> [Excerpted passage]:

More than half of all new drugs in the U.S. are made from compounds found in nature. These so-called secondary metabolites are produced in the cells of plants and microorganisms like bacteria. You certainly know the most famous ones: household names like caffeine, aspirin and penicillin. There’s the lycopene in tomatoes, resveratrol in grapes, and don’t forget the cocaine in coca leaves or the morphine found in poppies. Now, scientists have figured out a new way to tap into a major source of these compounds, which could hold promise for future drug development. The new method has already revealed nine new compounds, one of which has strong antiviral properties.
In nature, secondary metabolites are produced for some biological function. They can give a flower a red color that attracts hummingbirds, give a plant a bad taste so it won’t get eaten, or provide bacteria with a powerful weapon against rival bacteria. The latter is where many antibiotics come from.
Sometimes, an organism produces these secondary metabolites only some of the time, if it’s triggered by something. In these cases, the organism has the instructions on how to make the compound in its DNA, but it’s switched off. Until something happens to it that turns it on.
Unlocking Hidden Bacteria Compounds
Before this new development, scientists could only study these “silent” secondary metabolite compounds through complex genetics work. For example, they might have to start by sequencing an entire bacterial genome. From there, they could figure out which genes had unknown functions. Then to study the mystery genes, they could transfer them, one by one, into a different bacteria and try to turn them on. This process was incredibly slow and arduous.
That’s why chemists Fei Xu and Yihan Wu wondered if they could speed this up. The Princeton University group recently published their work in Nature Chemical Biology.
They built on a method developed in 2014 by Mo Seyedsayamdost, the leader of the research group, called elicitor screening. Put simply, it’s a way of exposing bacteria to various compounds to see what elicits a response.
“The limitation is sometimes we find elicitors and can activate the gene pathways … but it’s hard for us to find the real products, the real compounds” says Xu. He explains that simply figuring out how to “turn on” the gene doesn’t give a straightforward answer on what secondary metabolites will be produced.

> [Exercise aim]: Repeat the passage on bacterial compounds word for word, starting at "In nature, secondary" and ending at "turns it on.".

> [Provided records]:
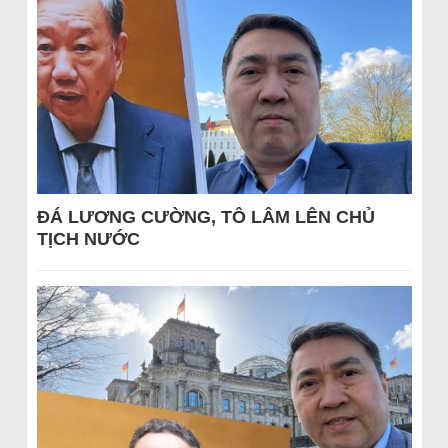
ĐÁ LƯƠNG CƯỜNG, TÔ LÂM LÊN CHỦ
TỊCH NƯỚC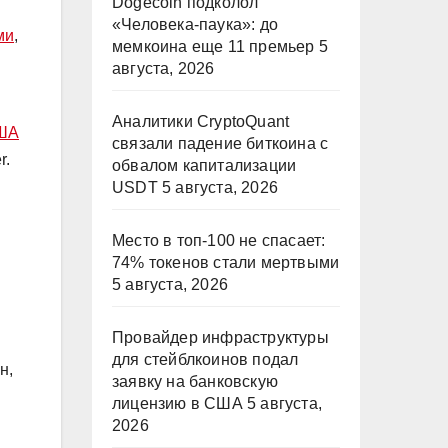
Dogecoin подколол
«Человека-паука»: до
ми
,
мемкоина еще 11 премьер
5
августа, 2026
Аналитики CryptoQuant
США
связали падение биткоина с
r.
обвалом капитализации
USDT
5 августа, 2026
Место в топ-100 не спасает:
74% токенов стали мертвыми
5 августа, 2026
Провайдер инфраструктуры
для стейблкоинов подал
н,
заявку на банковскую
лицензию в США
5 августа,
2026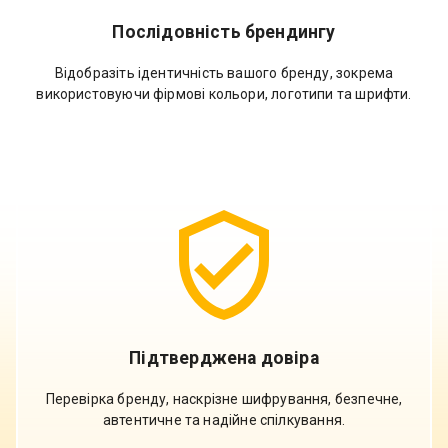
Послідовність брендингу
Відобразіть ідентичність вашого бренду, зокрема
використовуючи фірмові кольори, логотипи та шрифти.
Підтверджена довіра
Перевірка бренду, наскрізне шифрування, безпечне,
автентичне та надійне спілкування.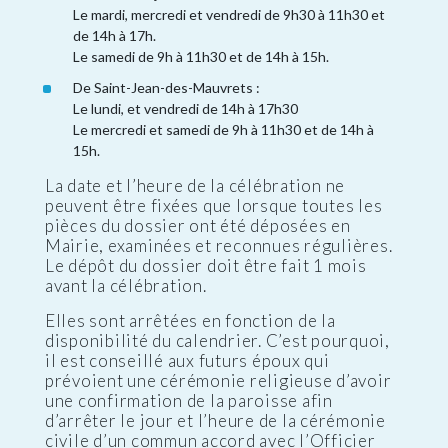
Le mardi, mercredi et vendredi de 9h30 à 11h30 et
de 14h à 17h.
Le samedi de 9h à 11h30 et de 14h à 15h.
De Saint-Jean-des-Mauvrets :
Le lundi, et vendredi de 14h à 17h30
Le mercredi et samedi de 9h à 11h30 et de 14h à
15h.
La date et l’heure de la célébration ne
peuvent être fixées que lorsque toutes les
pièces du dossier ont été déposées en
Mairie, examinées et reconnues régulières.
Le dépôt du dossier doit être fait 1 mois
avant la célébration.
Elles sont arrêtées en fonction de la
disponibilité du calendrier. C’est pourquoi,
il est conseillé aux futurs époux qui
prévoient une cérémonie religieuse d’avoir
une confirmation de la paroisse afin
d’arrêter le jour et l’heure de la cérémonie
civile d’un commun accord avec l’Officier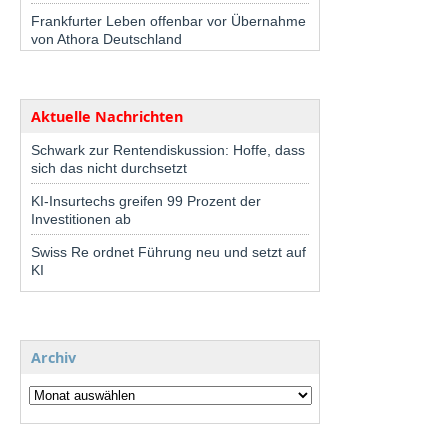
Frankfurter Leben offenbar vor Übernahme
von Athora Deutschland
Aktuelle Nachrichten
Schwark zur Rentendiskussion: Hoffe, dass
sich das nicht durchsetzt
KI-Insurtechs greifen 99 Prozent der
Investitionen ab
Swiss Re ordnet Führung neu und setzt auf
KI
Archiv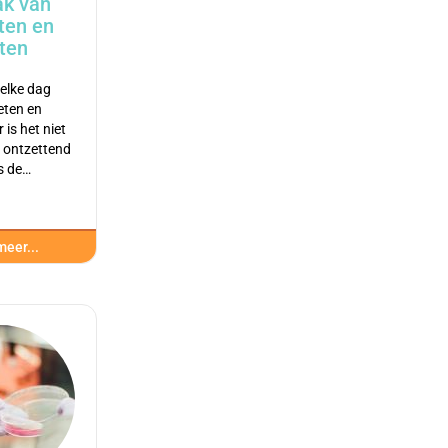
ak van
ten en
ten
elke dag
eten en
 is het niet
d ontzettend
is de…
eer...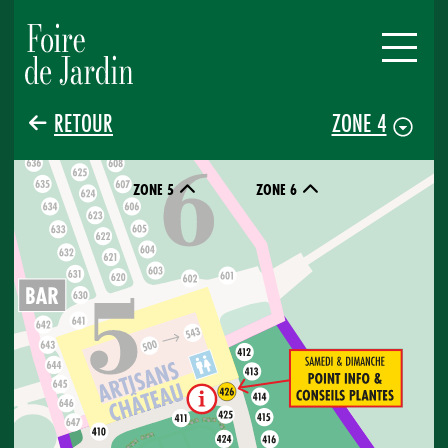
RETOUR
ZONE 4
ZONE 5
ZONE 6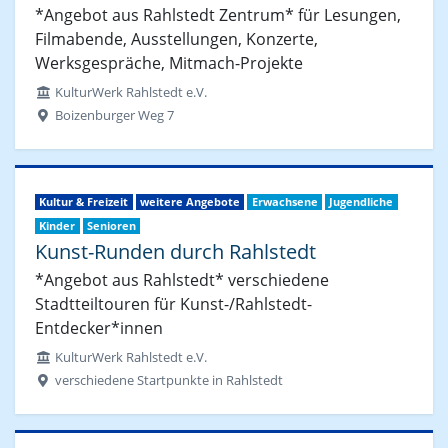
*Angebot aus Rahlstedt Zentrum* für Lesungen,
Filmabende, Ausstellungen, Konzerte,
Werksgespräche, Mitmach-Projekte
KulturWerk Rahlstedt e.V.
Boizenburger Weg 7
Kultur & Freizeit
weitere Angebote
Erwachsene
Jugendliche
Kinder
Senioren
Kunst-Runden durch Rahlstedt
*Angebot aus Rahlstedt* verschiedene
Stadtteiltouren für Kunst-/Rahlstedt-
Entdecker*innen
KulturWerk Rahlstedt e.V.
verschiedene Startpunkte in Rahlstedt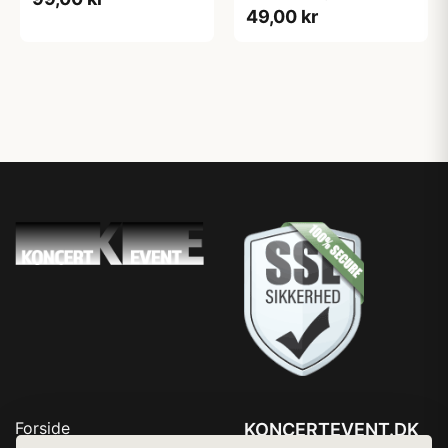
49,00 kr
Forside
KONCERTEVENT.DK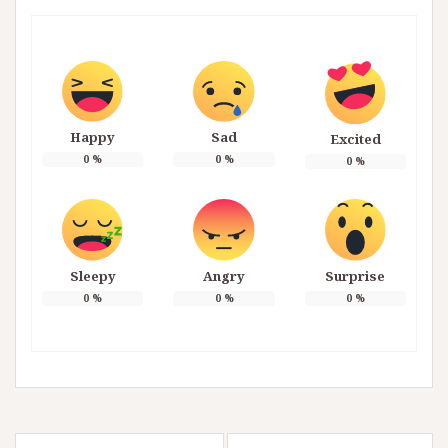
Happy
Sad
Excited
0
%
0
%
0
%
Sleepy
Angry
Surprise
0
%
0
%
0
%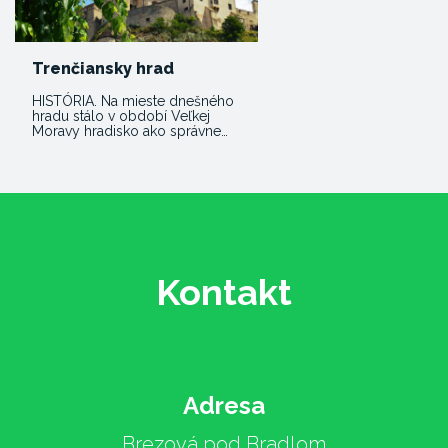
Trenčiansky hrad
HISTÓRIA. Na mieste dnešného
hradu stálo v období Veľkej
Moravy hradisko ako správne…
Kontakt
Adresa
Brezová pod Bradlom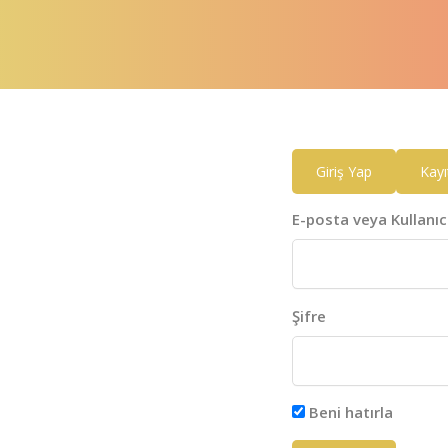
Giriş Yap
Kayı
E-posta veya Kullanıc
Şifre
Beni hatırla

> [Answer box]:
In nature, secondary metabolites are produced for some biological function. They can give a flower a red color that attracts hummingbirds, give a plant a bad taste so it won’t get eaten, or provide bacteria with a powerful weapon against rival bacteria. The latter is where many antibiotics come from.
Sometimes, an organism produces these secondary metabolites only some of the time, if it’s triggered by something. In these cases, the organism has the instructions on how to make the compound in its DNA, but it’s switched off. Until something happens to it that turns it on.